Records from a collection:
· · · ·

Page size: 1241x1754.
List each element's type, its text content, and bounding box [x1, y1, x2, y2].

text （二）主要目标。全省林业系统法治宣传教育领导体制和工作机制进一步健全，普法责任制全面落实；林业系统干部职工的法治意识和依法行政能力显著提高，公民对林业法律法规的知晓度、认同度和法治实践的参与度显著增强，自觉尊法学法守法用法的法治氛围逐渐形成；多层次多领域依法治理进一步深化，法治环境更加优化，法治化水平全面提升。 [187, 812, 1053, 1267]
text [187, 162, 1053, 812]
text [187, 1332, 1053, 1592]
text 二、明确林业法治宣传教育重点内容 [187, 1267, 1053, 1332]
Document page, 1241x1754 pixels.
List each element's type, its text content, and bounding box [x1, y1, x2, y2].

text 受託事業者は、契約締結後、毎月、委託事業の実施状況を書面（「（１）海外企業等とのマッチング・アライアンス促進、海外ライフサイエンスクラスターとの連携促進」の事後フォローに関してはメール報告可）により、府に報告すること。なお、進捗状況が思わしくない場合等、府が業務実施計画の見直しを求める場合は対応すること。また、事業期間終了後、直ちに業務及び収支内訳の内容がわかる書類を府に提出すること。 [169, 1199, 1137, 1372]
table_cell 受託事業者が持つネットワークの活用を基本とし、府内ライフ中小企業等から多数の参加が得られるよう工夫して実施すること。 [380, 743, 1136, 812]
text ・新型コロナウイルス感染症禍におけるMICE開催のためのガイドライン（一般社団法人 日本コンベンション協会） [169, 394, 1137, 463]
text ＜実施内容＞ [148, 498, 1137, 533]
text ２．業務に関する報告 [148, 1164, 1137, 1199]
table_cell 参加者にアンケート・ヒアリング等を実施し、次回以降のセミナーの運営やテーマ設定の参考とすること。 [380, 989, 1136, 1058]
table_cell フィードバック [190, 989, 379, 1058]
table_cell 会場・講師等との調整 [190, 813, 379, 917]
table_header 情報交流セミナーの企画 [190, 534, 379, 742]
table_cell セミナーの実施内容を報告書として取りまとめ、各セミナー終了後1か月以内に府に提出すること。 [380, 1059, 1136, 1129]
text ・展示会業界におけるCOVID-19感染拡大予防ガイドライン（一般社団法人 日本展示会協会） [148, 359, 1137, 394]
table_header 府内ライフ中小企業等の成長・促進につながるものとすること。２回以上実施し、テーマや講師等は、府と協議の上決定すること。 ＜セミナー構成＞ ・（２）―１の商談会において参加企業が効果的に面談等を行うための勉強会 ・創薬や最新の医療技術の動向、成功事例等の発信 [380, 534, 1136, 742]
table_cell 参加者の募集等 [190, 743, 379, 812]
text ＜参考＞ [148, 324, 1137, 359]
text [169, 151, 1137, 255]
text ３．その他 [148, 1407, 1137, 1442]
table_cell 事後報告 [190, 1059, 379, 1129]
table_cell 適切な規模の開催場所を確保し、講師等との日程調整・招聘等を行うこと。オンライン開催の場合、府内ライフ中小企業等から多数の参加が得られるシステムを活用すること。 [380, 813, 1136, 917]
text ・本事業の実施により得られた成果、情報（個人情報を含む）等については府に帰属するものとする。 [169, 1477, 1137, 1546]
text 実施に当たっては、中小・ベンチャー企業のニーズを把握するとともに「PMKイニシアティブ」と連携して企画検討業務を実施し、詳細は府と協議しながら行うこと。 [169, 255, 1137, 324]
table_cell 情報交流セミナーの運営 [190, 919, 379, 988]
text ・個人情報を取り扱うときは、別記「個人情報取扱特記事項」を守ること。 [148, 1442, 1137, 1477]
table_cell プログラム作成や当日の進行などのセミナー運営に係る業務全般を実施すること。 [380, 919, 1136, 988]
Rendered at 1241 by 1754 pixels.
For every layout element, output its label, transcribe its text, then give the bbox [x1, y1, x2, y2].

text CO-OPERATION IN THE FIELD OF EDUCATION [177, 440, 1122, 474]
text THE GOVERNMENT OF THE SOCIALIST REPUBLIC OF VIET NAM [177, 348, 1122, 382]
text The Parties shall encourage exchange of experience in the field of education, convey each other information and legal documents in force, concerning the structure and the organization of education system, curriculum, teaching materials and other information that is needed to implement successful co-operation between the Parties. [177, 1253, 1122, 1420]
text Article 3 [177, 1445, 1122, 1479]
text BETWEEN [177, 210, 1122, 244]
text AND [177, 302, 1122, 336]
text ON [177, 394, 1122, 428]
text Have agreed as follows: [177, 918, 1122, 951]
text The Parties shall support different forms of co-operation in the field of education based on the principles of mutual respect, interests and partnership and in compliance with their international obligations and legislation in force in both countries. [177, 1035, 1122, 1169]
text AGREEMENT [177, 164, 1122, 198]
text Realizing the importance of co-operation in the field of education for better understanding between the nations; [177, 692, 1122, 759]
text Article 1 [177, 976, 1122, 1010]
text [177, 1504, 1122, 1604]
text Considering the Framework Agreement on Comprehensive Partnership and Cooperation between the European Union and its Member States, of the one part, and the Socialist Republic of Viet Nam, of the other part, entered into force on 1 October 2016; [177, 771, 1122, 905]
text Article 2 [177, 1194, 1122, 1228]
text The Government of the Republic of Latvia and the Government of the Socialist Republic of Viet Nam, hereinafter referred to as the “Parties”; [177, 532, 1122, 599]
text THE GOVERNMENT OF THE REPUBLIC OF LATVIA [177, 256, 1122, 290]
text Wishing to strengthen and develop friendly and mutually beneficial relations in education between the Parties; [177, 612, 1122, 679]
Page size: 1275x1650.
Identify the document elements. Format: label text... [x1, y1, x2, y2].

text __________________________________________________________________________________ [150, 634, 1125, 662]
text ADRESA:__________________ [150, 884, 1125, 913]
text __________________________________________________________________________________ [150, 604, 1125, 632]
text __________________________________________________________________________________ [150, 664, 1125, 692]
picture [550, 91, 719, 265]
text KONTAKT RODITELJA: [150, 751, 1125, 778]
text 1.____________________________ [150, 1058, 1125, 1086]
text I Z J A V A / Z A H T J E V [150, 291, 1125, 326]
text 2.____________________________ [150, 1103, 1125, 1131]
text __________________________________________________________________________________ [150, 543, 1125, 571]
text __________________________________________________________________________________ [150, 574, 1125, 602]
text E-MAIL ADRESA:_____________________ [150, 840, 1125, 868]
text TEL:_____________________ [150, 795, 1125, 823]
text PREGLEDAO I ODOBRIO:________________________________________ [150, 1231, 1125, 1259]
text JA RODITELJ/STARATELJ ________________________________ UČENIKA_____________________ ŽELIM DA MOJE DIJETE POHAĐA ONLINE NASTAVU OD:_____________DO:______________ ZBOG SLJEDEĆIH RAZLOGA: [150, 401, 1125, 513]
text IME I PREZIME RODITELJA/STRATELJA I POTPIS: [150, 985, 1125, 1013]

· · · ·

Required work: In full and without alteration, repeat the records.

Answer to the exercise:
Page size: 1241x1754.
List each element's type, its text content, and bounding box [x1, y1, x2, y2].

text （二）主要目标。全省林业系统法治宣传教育领导体制和工作机制进一步健全，普法责任制全面落实；林业系统干部职工的法治意识和依法行政能力显著提高，公民对林业法律法规的知晓度、认同度和法治实践的参与度显著增强，自觉尊法学法守法用法的法治氛围逐渐形成；多层次多领域依法治理进一步深化，法治环境更加优化，法治化水平全面提升。 [187, 812, 1053, 1267]
text [187, 162, 1053, 812]
text [187, 1332, 1053, 1592]
text 二、明确林业法治宣传教育重点内容 [187, 1267, 1053, 1332]
Document page, 1241x1754 pixels.
List each element's type, its text content, and bounding box [x1, y1, x2, y2].

text 受託事業者は、契約締結後、毎月、委託事業の実施状況を書面（「（１）海外企業等とのマッチング・アライアンス促進、海外ライフサイエンスクラスターとの連携促進」の事後フォローに関してはメール報告可）により、府に報告すること。なお、進捗状況が思わしくない場合等、府が業務実施計画の見直しを求める場合は対応すること。また、事業期間終了後、直ちに業務及び収支内訳の内容がわかる書類を府に提出すること。 [169, 1199, 1137, 1372]
table_cell 受託事業者が持つネットワークの活用を基本とし、府内ライフ中小企業等から多数の参加が得られるよう工夫して実施すること。 [380, 743, 1136, 812]
text ・新型コロナウイルス感染症禍におけるMICE開催のためのガイドライン（一般社団法人 日本コンベンション協会） [169, 394, 1137, 463]
text ＜実施内容＞ [148, 498, 1137, 533]
text ２．業務に関する報告 [148, 1164, 1137, 1199]
table_cell 参加者にアンケート・ヒアリング等を実施し、次回以降のセミナーの運営やテーマ設定の参考とすること。 [380, 989, 1136, 1058]
table_cell フィードバック [190, 989, 379, 1058]
table_cell 会場・講師等との調整 [190, 813, 379, 917]
table_header 情報交流セミナーの企画 [190, 534, 379, 742]
table_cell セミナーの実施内容を報告書として取りまとめ、各セミナー終了後1か月以内に府に提出すること。 [380, 1059, 1136, 1129]
text ・展示会業界におけるCOVID-19感染拡大予防ガイドライン（一般社団法人 日本展示会協会） [148, 359, 1137, 394]
table_header 府内ライフ中小企業等の成長・促進につながるものとすること。２回以上実施し、テーマや講師等は、府と協議の上決定すること。 ＜セミナー構成＞ ・（２）―１の商談会において参加企業が効果的に面談等を行うための勉強会 ・創薬や最新の医療技術の動向、成功事例等の発信 [380, 534, 1136, 742]
table_cell 参加者の募集等 [190, 743, 379, 812]
text ＜参考＞ [148, 324, 1137, 359]
text [169, 151, 1137, 255]
text ３．その他 [148, 1407, 1137, 1442]
table_cell 事後報告 [190, 1059, 379, 1129]
table_cell 適切な規模の開催場所を確保し、講師等との日程調整・招聘等を行うこと。オンライン開催の場合、府内ライフ中小企業等から多数の参加が得られるシステムを活用すること。 [380, 813, 1136, 917]
text ・本事業の実施により得られた成果、情報（個人情報を含む）等については府に帰属するものとする。 [169, 1477, 1137, 1546]
text 実施に当たっては、中小・ベンチャー企業のニーズを把握するとともに「PMKイニシアティブ」と連携して企画検討業務を実施し、詳細は府と協議しながら行うこと。 [169, 255, 1137, 324]
table_cell 情報交流セミナーの運営 [190, 919, 379, 988]
text ・個人情報を取り扱うときは、別記「個人情報取扱特記事項」を守ること。 [148, 1442, 1137, 1477]
table_cell プログラム作成や当日の進行などのセミナー運営に係る業務全般を実施すること。 [380, 919, 1136, 988]
Rendered at 1241 by 1754 pixels.
For every layout element, output its label, transcribe its text, then give the bbox [x1, y1, x2, y2].

text CO-OPERATION IN THE FIELD OF EDUCATION [177, 440, 1122, 474]
text THE GOVERNMENT OF THE SOCIALIST REPUBLIC OF VIET NAM [177, 348, 1122, 382]
text The Parties shall encourage exchange of experience in the field of education, convey each other information and legal documents in force, concerning the structure and the organization of education system, curriculum, teaching materials and other information that is needed to implement successful co-operation between the Parties. [177, 1253, 1122, 1420]
text Article 3 [177, 1445, 1122, 1479]
text BETWEEN [177, 210, 1122, 244]
text AND [177, 302, 1122, 336]
text ON [177, 394, 1122, 428]
text Have agreed as follows: [177, 918, 1122, 951]
text The Parties shall support different forms of co-operation in the field of education based on the principles of mutual respect, interests and partnership and in compliance with their international obligations and legislation in force in both countries. [177, 1035, 1122, 1169]
text AGREEMENT [177, 164, 1122, 198]
text Realizing the importance of co-operation in the field of education for better understanding between the nations; [177, 692, 1122, 759]
text Article 1 [177, 976, 1122, 1010]
text [177, 1504, 1122, 1604]
text Considering the Framework Agreement on Comprehensive Partnership and Cooperation between the European Union and its Member States, of the one part, and the Socialist Republic of Viet Nam, of the other part, entered into force on 1 October 2016; [177, 771, 1122, 905]
text Article 2 [177, 1194, 1122, 1228]
text The Government of the Republic of Latvia and the Government of the Socialist Republic of Viet Nam, hereinafter referred to as the “Parties”; [177, 532, 1122, 599]
text THE GOVERNMENT OF THE REPUBLIC OF LATVIA [177, 256, 1122, 290]
text Wishing to strengthen and develop friendly and mutually beneficial relations in education between the Parties; [177, 612, 1122, 679]
Page size: 1275x1650.
Identify the document elements. Format: label text... [x1, y1, x2, y2].

text __________________________________________________________________________________ [150, 634, 1125, 662]
text ADRESA:__________________ [150, 884, 1125, 913]
text __________________________________________________________________________________ [150, 604, 1125, 632]
text __________________________________________________________________________________ [150, 664, 1125, 692]
picture [550, 91, 719, 265]
text KONTAKT RODITELJA: [150, 751, 1125, 778]
text 1.____________________________ [150, 1058, 1125, 1086]
text I Z J A V A / Z A H T J E V [150, 291, 1125, 326]
text 2.____________________________ [150, 1103, 1125, 1131]
text __________________________________________________________________________________ [150, 543, 1125, 571]
text __________________________________________________________________________________ [150, 574, 1125, 602]
text E-MAIL ADRESA:_____________________ [150, 840, 1125, 868]
text TEL:_____________________ [150, 795, 1125, 823]
text PREGLEDAO I ODOBRIO:________________________________________ [150, 1231, 1125, 1259]
text JA RODITELJ/STARATELJ ________________________________ UČENIKA_____________________ ŽELIM DA MOJE DIJETE POHAĐA ONLINE NASTAVU OD:_____________DO:______________ ZBOG SLJEDEĆIH RAZLOGA: [150, 401, 1125, 513]
text IME I PREZIME RODITELJA/STRATELJA I POTPIS: [150, 985, 1125, 1013]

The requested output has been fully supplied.